Sunny Silverstein, Associate Editor
Tinder, Instagram, Bumble, Snapchat–is that where I’m supposed to find the one? Are we going to simultaneously match on tinder and magically fall in love? Could my prince charming be just one swipe away? In reality, probably not.
Dating in the 21st century, especially while being in college doesn’t include much romance or many opportunities to meet someone naturally but that doesn’t mean I’m giving up.
Balancing a job with the duties of a full time student and an editor for the school newspaper makes it harder for me to put that much energy into my dating life. With that being said, I’m still open.
I’ve gone on a multitude of dates, had tinder hookups here and there, met people while out, but I’ve struggled to assign a deeper meaning to those connections. For a while, I didn’t see the point in being in a relationship while at a college I’ll only be attending for two years, but I realized that there is no right time for the right person. There’s just time and what you do with it.
I no longer seek out a partner.

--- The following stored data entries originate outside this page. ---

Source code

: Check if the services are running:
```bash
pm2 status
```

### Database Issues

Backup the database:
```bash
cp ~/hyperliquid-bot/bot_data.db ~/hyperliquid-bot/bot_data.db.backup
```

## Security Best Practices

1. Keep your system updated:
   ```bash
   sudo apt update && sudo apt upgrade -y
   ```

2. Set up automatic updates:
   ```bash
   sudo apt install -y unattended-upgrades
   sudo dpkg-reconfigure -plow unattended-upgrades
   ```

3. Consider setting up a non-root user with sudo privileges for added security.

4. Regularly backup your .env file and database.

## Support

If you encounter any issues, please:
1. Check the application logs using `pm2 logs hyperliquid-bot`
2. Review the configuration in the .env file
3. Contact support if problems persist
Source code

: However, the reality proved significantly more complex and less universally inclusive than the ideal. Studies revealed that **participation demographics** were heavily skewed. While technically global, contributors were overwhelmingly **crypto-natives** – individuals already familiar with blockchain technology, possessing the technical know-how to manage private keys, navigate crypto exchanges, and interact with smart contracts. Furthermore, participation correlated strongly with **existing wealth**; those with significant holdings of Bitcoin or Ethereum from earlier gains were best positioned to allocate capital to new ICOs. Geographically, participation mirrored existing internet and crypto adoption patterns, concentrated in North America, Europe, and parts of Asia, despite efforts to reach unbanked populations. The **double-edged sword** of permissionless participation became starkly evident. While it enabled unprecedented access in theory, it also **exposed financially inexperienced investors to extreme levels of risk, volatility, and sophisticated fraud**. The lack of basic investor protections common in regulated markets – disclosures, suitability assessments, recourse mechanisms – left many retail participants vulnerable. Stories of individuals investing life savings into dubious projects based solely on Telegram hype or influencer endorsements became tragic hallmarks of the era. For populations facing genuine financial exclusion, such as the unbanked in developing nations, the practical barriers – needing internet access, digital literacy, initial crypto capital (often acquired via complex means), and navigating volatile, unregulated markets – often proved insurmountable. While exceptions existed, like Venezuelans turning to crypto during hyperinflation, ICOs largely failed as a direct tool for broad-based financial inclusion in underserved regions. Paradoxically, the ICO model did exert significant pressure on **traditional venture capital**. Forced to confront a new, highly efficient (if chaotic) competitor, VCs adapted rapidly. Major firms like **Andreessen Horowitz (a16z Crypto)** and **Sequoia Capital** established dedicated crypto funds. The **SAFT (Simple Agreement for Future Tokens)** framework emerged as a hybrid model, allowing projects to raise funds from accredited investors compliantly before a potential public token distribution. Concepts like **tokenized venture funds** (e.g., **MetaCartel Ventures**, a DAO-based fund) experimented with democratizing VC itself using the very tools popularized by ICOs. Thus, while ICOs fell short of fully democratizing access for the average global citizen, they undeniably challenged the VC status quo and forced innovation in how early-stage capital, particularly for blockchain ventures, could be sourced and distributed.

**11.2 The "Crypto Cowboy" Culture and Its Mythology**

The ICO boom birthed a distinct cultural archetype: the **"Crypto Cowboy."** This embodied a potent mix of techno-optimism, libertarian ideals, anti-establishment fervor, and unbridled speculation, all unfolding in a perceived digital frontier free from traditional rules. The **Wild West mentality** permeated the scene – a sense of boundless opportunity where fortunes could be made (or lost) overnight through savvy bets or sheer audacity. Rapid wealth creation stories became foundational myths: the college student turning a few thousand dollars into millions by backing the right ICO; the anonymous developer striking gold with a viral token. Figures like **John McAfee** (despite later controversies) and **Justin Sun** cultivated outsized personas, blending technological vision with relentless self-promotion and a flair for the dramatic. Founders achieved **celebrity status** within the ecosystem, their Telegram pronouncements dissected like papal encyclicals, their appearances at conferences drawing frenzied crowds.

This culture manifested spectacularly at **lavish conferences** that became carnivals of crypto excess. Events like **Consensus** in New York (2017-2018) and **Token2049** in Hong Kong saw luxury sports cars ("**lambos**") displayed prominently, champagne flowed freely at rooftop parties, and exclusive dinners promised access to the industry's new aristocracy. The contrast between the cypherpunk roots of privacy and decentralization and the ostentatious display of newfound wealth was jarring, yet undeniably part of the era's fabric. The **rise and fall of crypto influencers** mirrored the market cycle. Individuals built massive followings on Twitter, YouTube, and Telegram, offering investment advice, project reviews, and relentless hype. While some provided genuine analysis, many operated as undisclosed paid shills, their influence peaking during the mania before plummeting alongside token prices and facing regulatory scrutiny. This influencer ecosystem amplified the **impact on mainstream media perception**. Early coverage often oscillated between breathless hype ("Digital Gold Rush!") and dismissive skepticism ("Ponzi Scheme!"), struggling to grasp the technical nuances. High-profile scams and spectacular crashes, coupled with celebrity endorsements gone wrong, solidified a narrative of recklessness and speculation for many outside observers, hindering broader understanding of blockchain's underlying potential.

I’ve rid my phone of the toxicities of Tinder and Instagram and have accepted that the right person will come to me naturally. Forcing yourself to find someone means you aren’t looking in the right place.
For me, college is about finding yourself. It’s about testing your limits and realizing that the most important person in your life should be you. And it might be scary being alone for a bit, but it’s necessary for growth.
So often we’re looking for someone else because we’re afraid to be by ourselves, but for some people this is what college is all about.
So spend time alone, cherish it, and the right person will find you. I wish for people my age to soon leave the harmful antics of dating apps behind and remember that people fell in love before swiping right existed.
Dating: it really isn’t like the romance books.
All of the fantasy stories of the perfect couple seem to become just that, simple fantasy. Maybe I am being dramatic, but as time goes on, I find myself less and less interested in dating. I have friends who seem to have a flourishing love life, meeting new people and going to social events or using social media and dating apps to find someone. I thought it would bother me to not be doing the same thing, but when I really think about it, I find myself content with the way that my life is right now, single.
That doesn’t mean that I can’t look at someone I find attractive once in a while, and while college and work still take up most of my time, I still am open to talking to someone. I have always liked to have a friendship with someone before gaining interest. It has always been difficult for me to simply see someone walking down the street and think, “Ah yes, I want that one.”
I have had some experiences with dating before and I would not consider them to be bad or good. I was young, and dating in high school seems to be a pretty common thing. It has shown me that dating is not something that you need to force to happen if you feel left out. I want to let it happen on its own, whether it’s going to happen now or some day in the future. It took a long time for me to figure out that it is okay for me to not be so open to dating as the majority of college students. Romance books and the fictional characters that I read about are good enough for me.
Dating in college? I’m pretty sure that’s a myth. College students don’t date. We have “situationships.” In an attempt to keep relationships from becoming serious or messy, we create these unlabeled relationships in the name of “just having fun.”
Although today I can appreciate the casualness of college dating, when I first arrived at City College I actively tried to fight it. Every weekend I would go out with rose-colored glasses on, determined to lock eyes with my soulmate from across the crowded party. As you can imagine, this never worked very well. Although I met some wonderful people, I quickly discovered that I wouldn’t be finding my soulmate in a frat house.
Disheartened but not discouraged, I turned to dating apps, as if by subjecting myself to Tinder, I’d have a wider variety of potential soulmate relationships. This couldn’t have been farther from the truth. I became trapped in a cycle of endless swipes and shallow conversations. In the end, the only outcome of my time on dating apps has been awkward run-ins with miscellaneous matches.
However, through all my trial and error, I came to a realization. For dating to be fun and exciting, it can’t be manufactured. Dating apps or forced conversations may work for some, but for me, nothing can beat an organic connection. Once I let go of the societal pressures of dating I was able to prioritize myself, rather than spend my time decoding texts on dating apps. If you are going through the trials and tribulations of dating in college, I encourage you to keep an open mind, emphasize self-care, and remember that at the end of the day, whatever is meant to happen will happen.